Yet if this isn’t the primary concern expressed here, then how are we to comprehend the phrase “daily bread”?

 

This is where the word ‘supersubstantial’ enters the picture. St. Matthew with this unique term gives us proof positive of what a wise Catholic already knows --- that Jesus literally meant what He said elsewhere when He declared, echoing the Prophet Moses, “Man liveth not by bread alone…” (Luke 4:4c DRC) To which He then adds, “…but in every word that proceedeth from the mouth of God.” (Matthew 4:4b DRC. See also Deuteronomy 8:3 for the original statement.) And what is one of the glorious titles by which Jesus Christ is known? St. John calls Him “the Word of God” (Apocalypse --- ‘Revelation’ to Protestants --- 19:13c DRC), echoing this again in his Gospel where he says, “In the beginning was the Word, and the Word was with God, and the Word was God… And the Word was made flesh, and dwelt among us… For the law was given by Moses; grace and truth came by Jesus Christ.” (John 1:1, 14b-c, 17 DRC) Jesus, therefore, is the greatest expression of God Almighty that Creation has ever seen or ever will see: He is, truly, the sum of all that God can say to us, being God Himself in the Flesh. And what further does Jesus Christ inform us about Himself in another place in John’s Gospel? He declares, “I am the bread of life.” (John 6:48 DRC, emphasis added)

 

Dear reader, do you understand where these heavenly truths lead us? Earthly bread is of no ultimate consequence for Eternity, nor does a true disciple of Jesus ever have to worry about it here on earth. Whereas Celestial Bread --- the Word of God, Jesus in the Flesh --- is of everlasting significance. It is He that the world needs, it is His Flesh that a man must have to survive into Eternity. As Jesus says as well, “He that eateth my flesh, and drinketh my blood, hath everlasting life: and I will raise him up in the last day.” (John 6:55 DRC) This Flesh of His is known to Roman Catholics as the Eucharist (what Protestants, if they even anymore remember something about it, still call ‘holy communion’), and thus why the eucharistic form of the Our Father prayer is styled eucharistic. How so?

 

Enter ‘supersubstantial’. This word is unique in Sacred Scripture, and it is utterly unique in the English language. It is the same in Latin. The term means --- obviously --- something beyond normal. This is the import of the prefix ‘super’. Whereas ‘substantial’ is what something consists of, the substance of it. Hence, ‘supersubstantial’ is a substance beyond normal. Ergo, when St. Matthew reports Jesus as teaching His disciples to pray, “Give us this day our supersubstantial bread…”, He is talking about a bread that is not merely earthly and thus not merely normal, everyday food. He is teaching them to supplicate for that Bread which is from Heaven and is thus extraordinary… the Bread of the Angels.
***
- _Stated goal_
Please answer from the passage on "supersubstantial" bread: what title does St. John give Jesus Christ in the Apocalypse?

- _Data section_
***
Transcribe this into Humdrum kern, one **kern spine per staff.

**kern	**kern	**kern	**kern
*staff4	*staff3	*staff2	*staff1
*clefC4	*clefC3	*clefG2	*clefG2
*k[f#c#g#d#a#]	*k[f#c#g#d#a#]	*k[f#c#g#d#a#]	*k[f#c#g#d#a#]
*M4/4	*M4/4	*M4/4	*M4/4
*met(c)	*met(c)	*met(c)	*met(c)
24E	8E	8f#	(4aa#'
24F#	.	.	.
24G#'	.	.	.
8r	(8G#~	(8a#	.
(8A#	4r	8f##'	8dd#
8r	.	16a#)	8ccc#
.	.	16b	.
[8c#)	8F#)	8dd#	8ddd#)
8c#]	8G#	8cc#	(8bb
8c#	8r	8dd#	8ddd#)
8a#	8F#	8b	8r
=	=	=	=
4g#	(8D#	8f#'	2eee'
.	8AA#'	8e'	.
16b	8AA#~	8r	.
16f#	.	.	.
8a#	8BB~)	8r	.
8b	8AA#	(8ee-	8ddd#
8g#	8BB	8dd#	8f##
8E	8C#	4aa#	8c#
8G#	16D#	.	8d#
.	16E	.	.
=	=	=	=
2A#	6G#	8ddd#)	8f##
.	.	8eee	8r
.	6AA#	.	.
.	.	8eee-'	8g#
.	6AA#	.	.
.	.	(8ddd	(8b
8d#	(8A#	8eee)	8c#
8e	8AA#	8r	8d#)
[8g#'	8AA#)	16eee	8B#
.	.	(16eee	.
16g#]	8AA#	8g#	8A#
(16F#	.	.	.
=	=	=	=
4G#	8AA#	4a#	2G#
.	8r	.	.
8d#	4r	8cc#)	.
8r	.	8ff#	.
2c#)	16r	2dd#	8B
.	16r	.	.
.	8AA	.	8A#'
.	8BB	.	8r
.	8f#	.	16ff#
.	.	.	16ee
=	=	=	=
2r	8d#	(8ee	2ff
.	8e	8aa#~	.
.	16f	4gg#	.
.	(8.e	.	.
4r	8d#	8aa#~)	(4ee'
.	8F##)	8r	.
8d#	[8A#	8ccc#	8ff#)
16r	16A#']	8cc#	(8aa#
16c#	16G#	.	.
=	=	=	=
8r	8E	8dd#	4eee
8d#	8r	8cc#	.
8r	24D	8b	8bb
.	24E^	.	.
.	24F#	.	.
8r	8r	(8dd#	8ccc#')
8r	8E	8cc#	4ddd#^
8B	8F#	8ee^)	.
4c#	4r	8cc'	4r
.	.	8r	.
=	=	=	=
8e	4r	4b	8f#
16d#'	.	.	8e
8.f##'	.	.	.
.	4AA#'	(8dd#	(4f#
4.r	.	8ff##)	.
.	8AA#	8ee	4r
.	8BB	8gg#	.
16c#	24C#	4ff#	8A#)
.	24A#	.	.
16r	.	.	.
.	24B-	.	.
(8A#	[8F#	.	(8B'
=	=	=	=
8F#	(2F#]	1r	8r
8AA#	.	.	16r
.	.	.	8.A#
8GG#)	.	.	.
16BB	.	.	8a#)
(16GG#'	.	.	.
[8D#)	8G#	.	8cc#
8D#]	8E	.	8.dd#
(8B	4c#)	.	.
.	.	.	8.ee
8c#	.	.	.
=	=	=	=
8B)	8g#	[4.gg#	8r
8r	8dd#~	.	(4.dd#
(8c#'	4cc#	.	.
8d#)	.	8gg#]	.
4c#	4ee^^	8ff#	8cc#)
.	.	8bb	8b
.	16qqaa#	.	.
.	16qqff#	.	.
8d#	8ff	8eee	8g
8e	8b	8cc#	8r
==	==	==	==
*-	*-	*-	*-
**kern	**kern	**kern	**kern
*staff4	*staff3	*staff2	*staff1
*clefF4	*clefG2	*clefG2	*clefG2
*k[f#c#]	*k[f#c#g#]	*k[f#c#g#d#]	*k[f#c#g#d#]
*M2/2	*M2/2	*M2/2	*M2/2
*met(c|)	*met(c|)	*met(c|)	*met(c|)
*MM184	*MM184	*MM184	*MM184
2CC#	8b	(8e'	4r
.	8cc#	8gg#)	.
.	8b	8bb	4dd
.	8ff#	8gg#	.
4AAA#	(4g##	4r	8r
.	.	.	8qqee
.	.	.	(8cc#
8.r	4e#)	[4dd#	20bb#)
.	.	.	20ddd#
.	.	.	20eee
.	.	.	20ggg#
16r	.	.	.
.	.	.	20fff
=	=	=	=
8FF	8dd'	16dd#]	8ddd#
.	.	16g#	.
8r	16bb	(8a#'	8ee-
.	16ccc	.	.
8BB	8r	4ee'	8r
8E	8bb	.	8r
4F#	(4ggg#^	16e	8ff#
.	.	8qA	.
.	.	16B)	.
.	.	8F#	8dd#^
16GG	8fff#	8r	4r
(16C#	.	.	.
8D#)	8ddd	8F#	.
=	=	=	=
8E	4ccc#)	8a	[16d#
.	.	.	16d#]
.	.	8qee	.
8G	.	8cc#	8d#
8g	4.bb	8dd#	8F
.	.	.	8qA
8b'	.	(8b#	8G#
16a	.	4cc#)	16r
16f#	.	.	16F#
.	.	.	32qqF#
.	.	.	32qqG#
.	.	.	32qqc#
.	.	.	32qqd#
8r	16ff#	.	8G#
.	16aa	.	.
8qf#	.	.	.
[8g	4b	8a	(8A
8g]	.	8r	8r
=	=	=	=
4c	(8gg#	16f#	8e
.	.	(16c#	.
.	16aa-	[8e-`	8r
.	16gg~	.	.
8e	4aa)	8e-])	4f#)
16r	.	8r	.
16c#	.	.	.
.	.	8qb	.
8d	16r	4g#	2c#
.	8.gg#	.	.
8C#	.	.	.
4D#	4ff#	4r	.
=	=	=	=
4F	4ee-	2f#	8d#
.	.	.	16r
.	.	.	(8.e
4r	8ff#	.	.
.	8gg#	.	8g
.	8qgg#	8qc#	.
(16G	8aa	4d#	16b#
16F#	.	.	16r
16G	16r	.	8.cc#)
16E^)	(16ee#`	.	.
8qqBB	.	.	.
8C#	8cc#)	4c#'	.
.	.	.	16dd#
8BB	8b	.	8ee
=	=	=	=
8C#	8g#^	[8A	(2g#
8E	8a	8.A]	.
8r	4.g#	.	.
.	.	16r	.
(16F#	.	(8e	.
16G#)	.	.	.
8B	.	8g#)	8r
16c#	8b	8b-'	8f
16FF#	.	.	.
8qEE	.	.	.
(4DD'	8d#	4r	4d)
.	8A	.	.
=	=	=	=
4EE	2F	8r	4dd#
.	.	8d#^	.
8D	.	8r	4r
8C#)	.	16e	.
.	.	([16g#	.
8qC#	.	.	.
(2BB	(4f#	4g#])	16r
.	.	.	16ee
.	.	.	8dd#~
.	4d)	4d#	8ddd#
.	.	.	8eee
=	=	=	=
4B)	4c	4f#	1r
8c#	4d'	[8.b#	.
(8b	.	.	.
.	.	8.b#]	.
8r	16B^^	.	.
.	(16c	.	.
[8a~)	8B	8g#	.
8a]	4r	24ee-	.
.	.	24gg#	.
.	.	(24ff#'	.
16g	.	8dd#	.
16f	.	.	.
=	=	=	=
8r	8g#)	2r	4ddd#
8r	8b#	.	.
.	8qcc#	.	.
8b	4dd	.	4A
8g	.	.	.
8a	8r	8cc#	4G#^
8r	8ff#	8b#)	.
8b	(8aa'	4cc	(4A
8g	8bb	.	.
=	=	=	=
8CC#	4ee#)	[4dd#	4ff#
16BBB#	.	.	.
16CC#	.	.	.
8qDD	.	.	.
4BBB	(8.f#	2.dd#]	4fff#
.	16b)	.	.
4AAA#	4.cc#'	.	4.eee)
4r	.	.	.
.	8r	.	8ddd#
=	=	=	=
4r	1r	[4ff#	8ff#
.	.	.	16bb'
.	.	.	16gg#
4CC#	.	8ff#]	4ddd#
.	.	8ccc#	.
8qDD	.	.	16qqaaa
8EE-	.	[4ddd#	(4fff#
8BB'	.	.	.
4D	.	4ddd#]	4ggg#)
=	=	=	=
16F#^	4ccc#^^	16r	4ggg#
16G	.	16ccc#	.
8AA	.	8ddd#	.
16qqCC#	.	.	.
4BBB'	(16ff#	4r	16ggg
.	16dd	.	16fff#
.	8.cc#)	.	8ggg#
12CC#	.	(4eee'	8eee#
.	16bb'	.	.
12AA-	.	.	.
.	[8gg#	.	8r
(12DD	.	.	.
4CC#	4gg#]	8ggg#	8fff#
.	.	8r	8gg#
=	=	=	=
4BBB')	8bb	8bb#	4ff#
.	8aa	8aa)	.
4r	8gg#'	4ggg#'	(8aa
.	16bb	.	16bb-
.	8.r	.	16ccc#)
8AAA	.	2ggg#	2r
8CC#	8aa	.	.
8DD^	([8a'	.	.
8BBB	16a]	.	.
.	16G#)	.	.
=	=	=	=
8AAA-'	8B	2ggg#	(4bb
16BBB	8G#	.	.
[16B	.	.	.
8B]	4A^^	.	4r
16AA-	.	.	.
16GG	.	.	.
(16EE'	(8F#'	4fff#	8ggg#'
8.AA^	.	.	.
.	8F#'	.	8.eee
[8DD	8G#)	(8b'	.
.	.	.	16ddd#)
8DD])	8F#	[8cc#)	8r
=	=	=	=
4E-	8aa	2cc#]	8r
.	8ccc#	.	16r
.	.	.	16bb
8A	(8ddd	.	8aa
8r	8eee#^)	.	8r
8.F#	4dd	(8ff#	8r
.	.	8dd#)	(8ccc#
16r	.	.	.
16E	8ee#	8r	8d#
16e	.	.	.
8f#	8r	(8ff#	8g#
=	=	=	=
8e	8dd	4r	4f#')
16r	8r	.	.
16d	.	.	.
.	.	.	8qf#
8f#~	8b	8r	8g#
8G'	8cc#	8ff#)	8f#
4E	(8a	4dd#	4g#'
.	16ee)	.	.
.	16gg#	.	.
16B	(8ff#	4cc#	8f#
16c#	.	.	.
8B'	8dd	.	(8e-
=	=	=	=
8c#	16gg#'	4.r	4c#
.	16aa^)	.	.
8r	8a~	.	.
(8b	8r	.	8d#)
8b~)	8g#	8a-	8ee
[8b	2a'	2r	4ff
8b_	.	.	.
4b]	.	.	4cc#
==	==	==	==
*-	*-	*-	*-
***
- _Solution to this task_
He calls Him "the Word of God."